DNS Lookups going to Google DNS even though I have OpenDNS configured?

JimPhreak

Is it possible that there is an application running on .208 that is doing the resolving for whatever reason, like a DNS benchmark for instance?

Nope, I have nothing that would do any resolving running on .208. It's a linux storage box that just has a few Dockers running (like Plex and a few others but nothing that has any DNS configured).

@Derelict:

Dude. Those logs say 192.168.4.208 is making requests to google's 8.8.8.8 and 8.8.4.4. and they are being blocked by the rules on the LAN interface.

That's correct, I purposely am blocking them. The question is why are they making requests to Google?

Derelict

That is a great question for the makers of that box. it has nothing to do with pfSense.

JimPhreak

@Derelict:

That is a great question for the makers of that box. it has nothing to do with pfSense.

I wasn't blaming pfsense I was just looking for some insight from others running pfsense. Being that I'm pretty new to pfsense I wasn't sure if I misconfigured something on it. But I'll look more closely at my server now.

Derelict

dig/drill are your friends

On 192.168.4.208:

You can selectively do DNS queries to various servers:

dig @8.8.8.8 www.google.com
dig @192.168.4.1 www.google.com

KOM

It could also be something as simple as someone running nslookup from the command line and then specifying the Google DNS.

dns.png_thumb

JimPhreak

@KOM:

It could also be something as simple as someone running nslookup from the command line and then specifying the Google DNS.

I would but it's a linux box. And the dig/drill commands don't appear to be present.

It looks like it's an issue with one of my dockers though so I'm looking into that.

KOM

I would but it's a linux box.

cough

dns.png_thumb

johnpoz

"I would but it's a linux box. And the dig/drill commands don't appear to be present."

Well then install them.. What linux distro are you using that nslookup is not installed?

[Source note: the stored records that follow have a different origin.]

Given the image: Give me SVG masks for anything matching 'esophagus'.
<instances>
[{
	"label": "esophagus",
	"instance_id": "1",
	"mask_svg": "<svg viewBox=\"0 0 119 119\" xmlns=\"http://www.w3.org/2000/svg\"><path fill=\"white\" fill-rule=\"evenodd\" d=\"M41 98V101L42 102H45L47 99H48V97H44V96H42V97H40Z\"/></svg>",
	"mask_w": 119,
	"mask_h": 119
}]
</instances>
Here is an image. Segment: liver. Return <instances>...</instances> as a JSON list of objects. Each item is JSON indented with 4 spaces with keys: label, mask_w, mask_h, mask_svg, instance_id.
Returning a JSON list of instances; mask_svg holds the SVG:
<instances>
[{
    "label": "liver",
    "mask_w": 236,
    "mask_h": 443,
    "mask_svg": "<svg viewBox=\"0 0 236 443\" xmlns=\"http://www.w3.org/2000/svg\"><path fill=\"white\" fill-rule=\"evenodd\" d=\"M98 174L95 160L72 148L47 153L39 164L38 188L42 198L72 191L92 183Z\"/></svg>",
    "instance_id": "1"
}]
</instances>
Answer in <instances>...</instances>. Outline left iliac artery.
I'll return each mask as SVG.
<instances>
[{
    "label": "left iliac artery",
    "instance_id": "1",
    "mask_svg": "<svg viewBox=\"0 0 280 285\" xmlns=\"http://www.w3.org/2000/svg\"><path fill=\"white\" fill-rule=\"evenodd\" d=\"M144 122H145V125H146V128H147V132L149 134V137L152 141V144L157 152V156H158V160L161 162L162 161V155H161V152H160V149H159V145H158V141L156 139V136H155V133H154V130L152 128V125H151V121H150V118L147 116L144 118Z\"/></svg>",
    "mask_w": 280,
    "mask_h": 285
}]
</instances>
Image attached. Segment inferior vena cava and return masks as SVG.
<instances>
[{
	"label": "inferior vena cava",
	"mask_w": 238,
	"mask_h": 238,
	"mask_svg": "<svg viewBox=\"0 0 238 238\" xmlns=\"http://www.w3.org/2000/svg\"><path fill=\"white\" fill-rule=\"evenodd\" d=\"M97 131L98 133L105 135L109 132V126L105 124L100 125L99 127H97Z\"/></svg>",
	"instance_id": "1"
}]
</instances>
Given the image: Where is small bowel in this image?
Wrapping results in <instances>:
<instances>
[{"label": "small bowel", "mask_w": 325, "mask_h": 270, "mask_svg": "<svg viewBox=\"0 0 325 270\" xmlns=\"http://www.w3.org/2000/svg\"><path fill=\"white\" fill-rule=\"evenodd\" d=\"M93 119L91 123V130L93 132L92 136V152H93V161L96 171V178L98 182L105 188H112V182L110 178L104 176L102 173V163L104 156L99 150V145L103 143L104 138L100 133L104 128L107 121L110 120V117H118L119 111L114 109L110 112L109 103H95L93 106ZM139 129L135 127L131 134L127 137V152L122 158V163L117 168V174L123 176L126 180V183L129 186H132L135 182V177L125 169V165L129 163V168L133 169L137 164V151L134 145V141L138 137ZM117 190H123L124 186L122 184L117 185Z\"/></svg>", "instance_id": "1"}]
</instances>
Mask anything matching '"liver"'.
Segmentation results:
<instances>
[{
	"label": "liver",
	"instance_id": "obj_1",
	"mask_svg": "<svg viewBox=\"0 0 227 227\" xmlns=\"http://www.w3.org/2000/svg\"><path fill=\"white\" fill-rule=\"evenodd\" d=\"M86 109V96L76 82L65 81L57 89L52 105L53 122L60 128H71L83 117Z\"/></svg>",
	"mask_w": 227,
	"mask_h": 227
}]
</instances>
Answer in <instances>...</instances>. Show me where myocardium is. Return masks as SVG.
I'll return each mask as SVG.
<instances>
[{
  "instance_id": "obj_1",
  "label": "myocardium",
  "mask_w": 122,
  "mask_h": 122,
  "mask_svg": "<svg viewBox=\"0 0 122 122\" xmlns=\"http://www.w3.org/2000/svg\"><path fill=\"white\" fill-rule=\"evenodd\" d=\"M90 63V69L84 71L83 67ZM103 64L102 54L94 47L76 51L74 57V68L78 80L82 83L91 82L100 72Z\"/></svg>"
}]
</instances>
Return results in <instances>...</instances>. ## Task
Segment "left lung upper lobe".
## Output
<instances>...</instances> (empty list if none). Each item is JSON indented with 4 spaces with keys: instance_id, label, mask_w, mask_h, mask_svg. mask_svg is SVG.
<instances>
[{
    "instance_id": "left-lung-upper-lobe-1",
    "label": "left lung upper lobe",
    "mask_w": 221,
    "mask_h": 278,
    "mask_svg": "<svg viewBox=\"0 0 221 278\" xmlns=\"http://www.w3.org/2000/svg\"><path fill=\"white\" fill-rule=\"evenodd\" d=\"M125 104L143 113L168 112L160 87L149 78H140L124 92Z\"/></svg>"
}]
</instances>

Last login: Wed Jul 8 12:02:03 2015 from 10.0.8.6
user@ubuntu:~$ nslookup

JimPhreak

@johnpoz:

"I would but it's a linux box. And the dig/drill commands don't appear to be present."

Well then install them.. What linux distro are you using that nslookup is not installed?

Last login: Wed Jul 8 12:02:03 2015 from 10.0.8.6
user@ubuntu:~$ nslookup

It's an unRAID server which is built off Slackware. But I've determined it's definitely an issue with a particular Docker. I see the nameserver's listed as the Google DNS servers in the Docker's log so it's not even really a Linux issue.

KOM

But I've determined it's definitely an issue with a particular Docker.

For me, playing detective is the funnest part of the job.